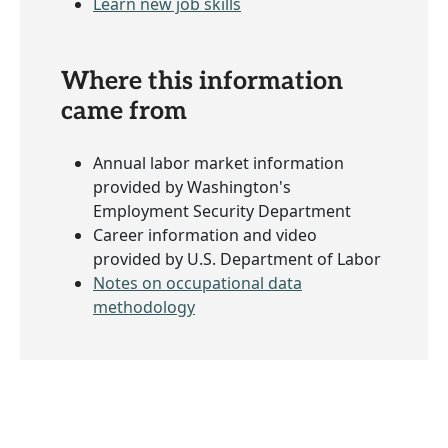
Learn new job skills
Where this information
came from
Annual labor market information
provided by Washington's
Employment Security Department
Career information and video
provided by U.S. Department of Labor
Notes on occupational data
methodology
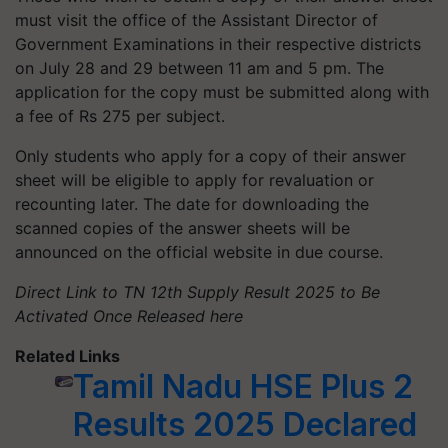
must visit the office of the Assistant Director of
Government Examinations in their respective districts
on July 28 and 29 between 11 am and 5 pm. The
application for the copy must be submitted along with
a fee of Rs 275 per subject.
Only students who apply for a copy of their answer
sheet will be eligible to apply for revaluation or
recounting later. The date for downloading the
scanned copies of the answer sheets will be
announced on the official website in due course.
Direct Link to TN 12th Supply Result 2025 to Be
Activated Once Released here
Related Links
Tamil Nadu HSE Plus 2
Results 2025 Declared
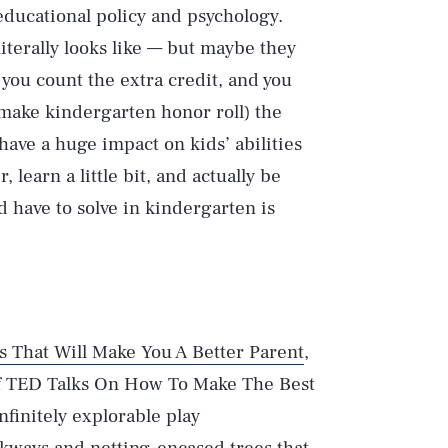
educational policy and psychology.
iterally looks like — but maybe they
you count the extra credit, and you
o make kindergarten honor roll) the
have a huge impact on kids’ abilities
, learn a little bit, and actually be
 have to solve in kindergarten is
s That Will Make You A Better Parent
,
of TED Talks On How To Make The Best
finitely explorable play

Task:
Rewrite every line of the material above as a Markdown table with the columns "Row" and "Line," numbering the rows and omitting blank lines. Leave the pictures out.

Answer box:
| Row | Line |
|---|---|
| 1 | Learn new job skills |
| 2 | Where this information |
| 3 | came from |
| 4 | Annual labor market information |
| 5 | provided by Washington's |
| 6 | Employment Security Department |
| 7 | Career information and video |
| 8 | provided by U.S. Department of Labor |
| 9 | Notes on occupational data |
| 10 | methodology |
| 11 | must visit the office of the Assistant Director of |
| 12 | Government Examinations in their respective districts |
| 13 | on July 28 and 29 between 11 am and 5 pm. The |
| 14 | application for the copy must be submitted along with |
| 15 | a fee of Rs 275 per subject. |
| 16 | Only students who apply for a copy of their answer |
| 17 | sheet will be eligible to apply for revaluation or |
| 18 | recounting later. The date for downloading the |
| 19 | scanned copies of the answer sheets will be |
| 20 | announced on the official website in due course. |
| 21 | Direct Link to TN 12th Supply Result 2025 to Be |
| 22 | Activated Once Released here |
| 23 | Related Links |
| 24 | Tamil Nadu HSE Plus 2 |
| 25 | Results 2025 Declared |
| 26 | educational policy and psychology. |
| 27 | iterally looks like — but maybe they |
| 28 | you count the extra credit, and you |
| 29 | o make kindergarten honor roll) the |
| 30 | have a huge impact on kids’ abilities |
| 31 | , learn a little bit, and actually be |
| 32 |  have to solve in kindergarten is |
| 33 | s That Will Make You A Better Parent |
| 34 | , |
| 35 | of TED Talks On How To Make The Best |
| 36 | finitely explorable play |